Hmm, I never thought I would discuss religion. I guess I am just so exhausted, and happy that we will have some days off. I will send a thankful thought to someone on Friday, and on Monday I will be back in business.

lördag 16 april 2011

Restless

I am restless. Very, very restless. Restless beyond all recognition. Can't something happen now?? At this very moment every minute feels like an hour, at the same time as every hour just flies by, the real hour that is. Why is time so weird? Why does time keep playing games on me?

Hmm, there are some sea gulls copulating on the rooftop on the other side of the street. I wouldn't mind being a bird. Imagine how it would feel. How it would feel to fly (I am not talking about sex anymore, if you somehow misunderstood that ;-p ). Anyway, I should return to my book. And after that I'll drink some sparkling wine. Just because I can.

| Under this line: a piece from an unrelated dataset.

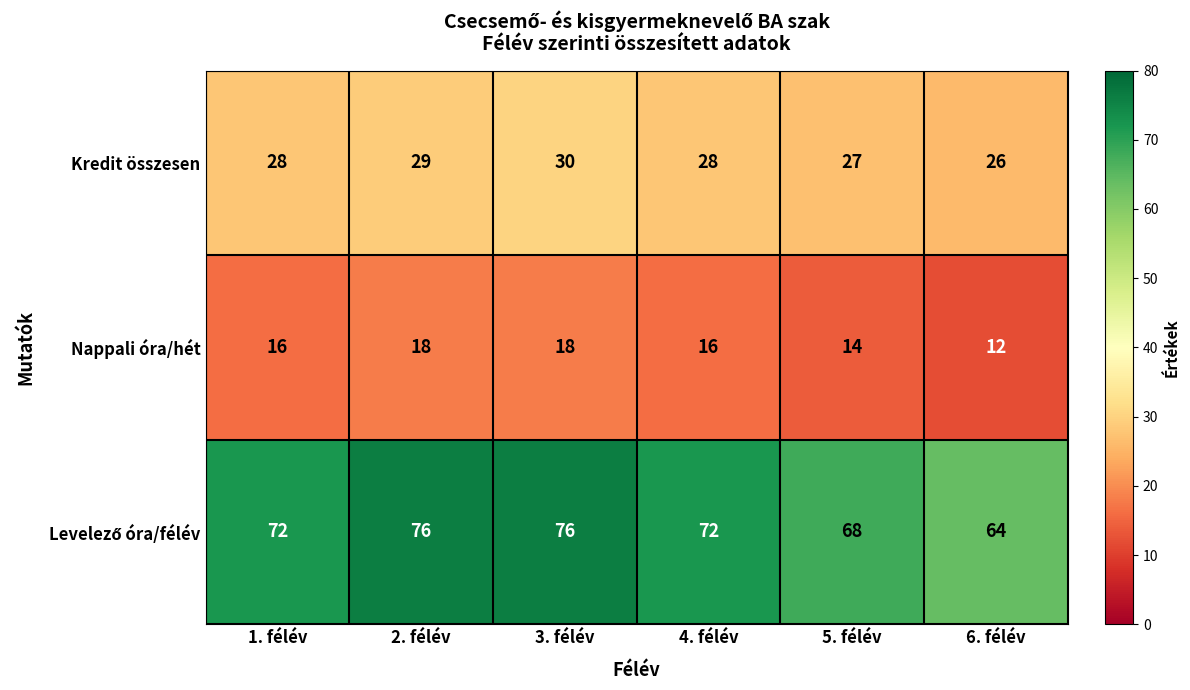

What is the difference between the second highest and minimum values in the Nappali óra/hét series?

6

Update: My neuropsychology book is also discussing copulating...

fredag 15 april 2011

En vecka

Så går en dag vecka ur mitt liv, och kommer aldrig åter. 


Det är fredag igen. Varje fredag kommer den där frågan/känslan: "Vad, är det fredag IGEN?". Förr levde jag dag för dag, nuförtiden känns det som om det som förr var en vecka nu har krympt till en dag, eller expanderat. Inte vet jag riktigt hur jag ska se på den saken. Det jag vet med säkerhet är att veckorna bara flyger förbi, och med dem flyger också månaderna.

Jag har inte riktigt kontroll mera, över tiden alltså, allt annat känns nästan för kontrollerat. Jag jobbar, jag studerar och jag umgås med folk. Allt annat blir det tillräckligt av, förutom jobbet. Jag känner att jag inte hinner jobba. Det är galenskap. Hur mycket jag än älskar mina studier så är jag glad att det blir en liten paus nu snart. Bara tre tenter, två uppsatser, ett projekt och en statistikhemtentamen kvar och så är det sommar. I sommar ska jag jobba. Och var inte oroliga, jag ska nog ta semester också.